BEGIN Source passage
Two of the counit arrows, $\functionf\epsilon : \functionf\Coim \to \setY$ and $(\functionf\functiong)\epsilon : (\functionf\functiong)\Coim \to \setZ$, are not shown in the above diagram, due to limitations of the typesetting software.
By performing a horizontal shear on the lower two-thirds of the diagram,
and shifting $(\functionf\functiong)\Coim$ right along with what is below it, those arrows can be displayed: $$\begin{array}{cccccccc} \setX\times\setX & \supseteq & \{ \eltx,\eltxp \mid \eltx\functionf = \eltxp\functionf \} & = & \functionf\Kp & \xrightrightarrows{\textstyle \functionf\kp} & \setX & \xtwoheadrightarrow{\textstyle \functionf\coim} & \functionf\Coim \\ \Big\Vert && \llap{\text{inclusion}} \Big\downarrow \rlap{\text{of subsets}} && \Big\downarrow && \Big\Vert && & \searrow \rlap{\text{merge operation}} \\ \setX\times\setX & \supseteq & \{ \eltx,\eltxp \mid \eltx\functionf\functiong = \eltxp\functionf\functiong \} & = & (\functionf\functiong)\Kp & \xrightrightarrows{ \smash { \textstyle (\functionf\functiong)\kp } } & \setX & {} \rlap{ \mkern-2em \xtwoheadrightarrow{ \smash { \textstyle (\functionf\functiong)\coim \mkern7.6em } } } & \smash{\Bigg\downarrow \rlap{\mkern-.8em\raise2ex\hbox{$\functionf\epsilon$}}} && (\functionf\functiong)\Coim & = & (\functionf\functiong)\Coim \\ & \llap{\functionf\times\functionf} \searrow && \searrow \rlap{\mkern-7.6em \text{restriction of $\functionf\times\functionf$}} && \searrow && \searrow \rlap{\mkern-36mu \functionf = \text{species} } &&& \big\downarrow \\ && \setY\times\setY & \supseteq & \{ \elty,\eltyp \mid \elty\functiong = \eltyp\functiong \} & = & \functiong\Kp & \xrightrightarrows[ \smash { \textstyle \functiong\kp } ]{} & \setY & \xtwoheadrightarrow{ \smash { \textstyle \functiong\coim } } & \functiong\Coim && \Big\downarrow \rlap{(\functionf\functiong)\epsilon} \\ && &&&&&&& \searrow \rlap{\mkern-36mu \functiong = \text{genus} } & \downarrow \rlap{\functiong\epsilon} \\ && &&&&&&&& \setZ & = & \setZ \\ \end{array}$$ The arrow from $(\functionf\functiong)\Coim$ to $\functiong\Coim$ may seem a little mysterious.
The idea is that, using the terminology of (the genus and species example),
if (two specimens have the same genus), then (their species will also have the same genus).
END Source passage
BEGIN Listed entries
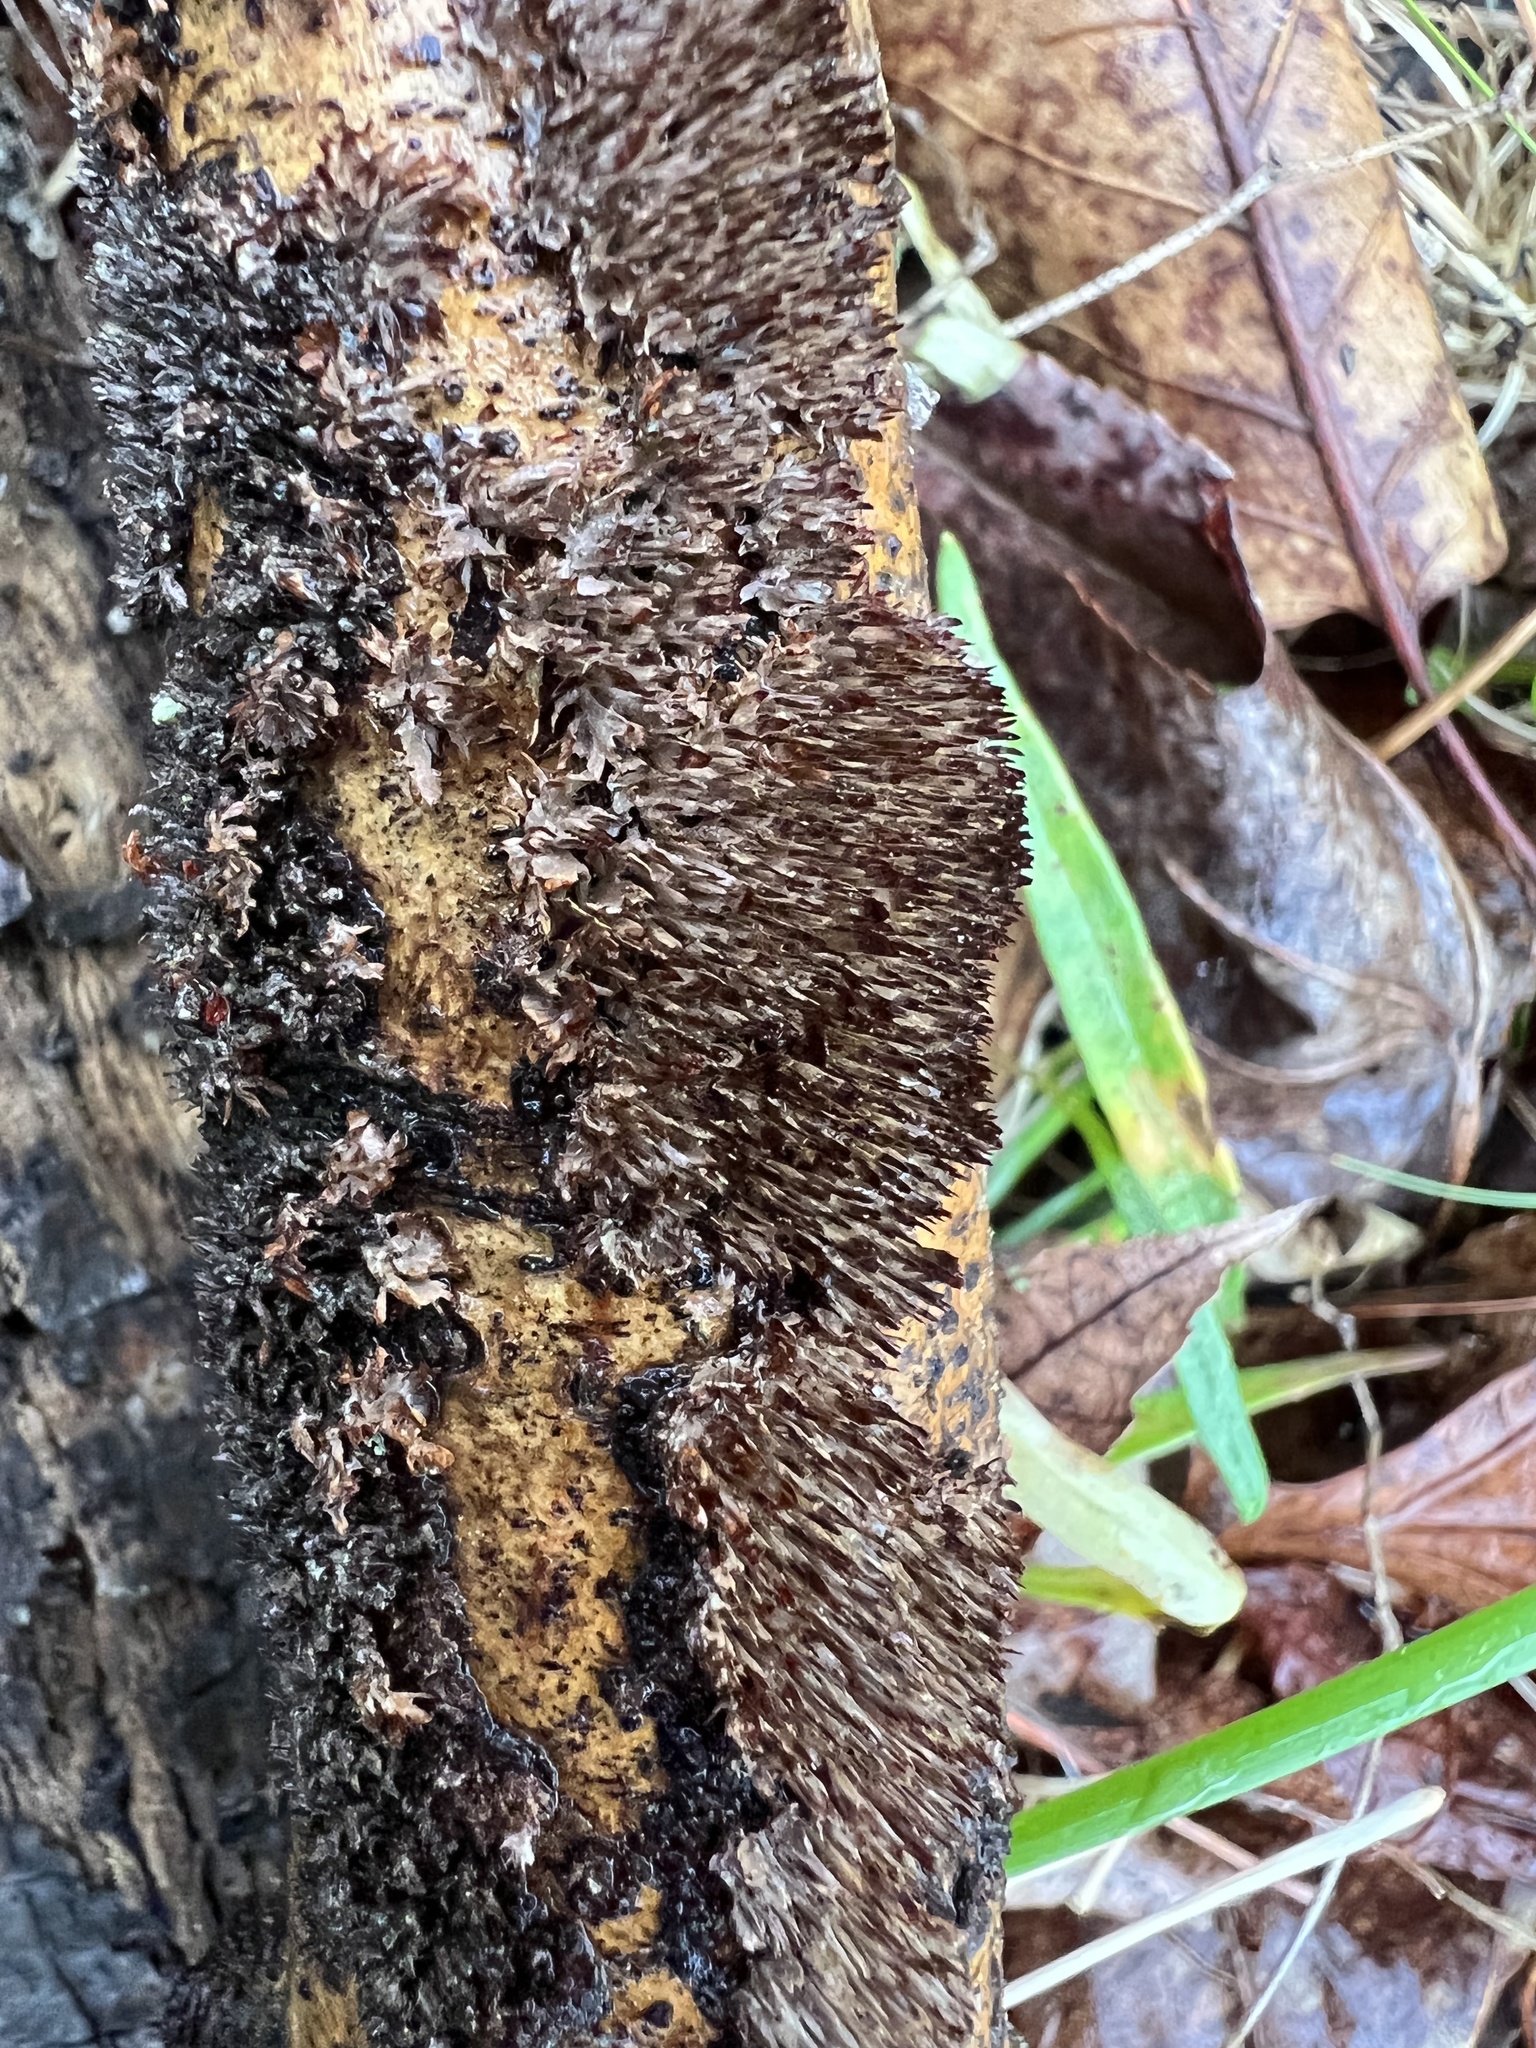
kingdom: Fungi
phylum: Basidiomycota
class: Agaricomycetes
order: Hymenochaetales
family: Hymenochaetaceae
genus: Hydnoporia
END Listed entries
**Actions to take**
**1.** According to the passage on counit arrows, why are two of the counit arrows missing from the first diagram?
**2.** Reproduce verbatim the part of the passage on counit arrows that opens with the words containing "The idea is" and closes with "the same genus).".

**Responses by item number**
**1.** Because of limitations of the typesetting software.

**2.**
The idea is that, using the terminology of (the genus and species example),
if (two specimens have the same genus), then (their species will also have the same genus).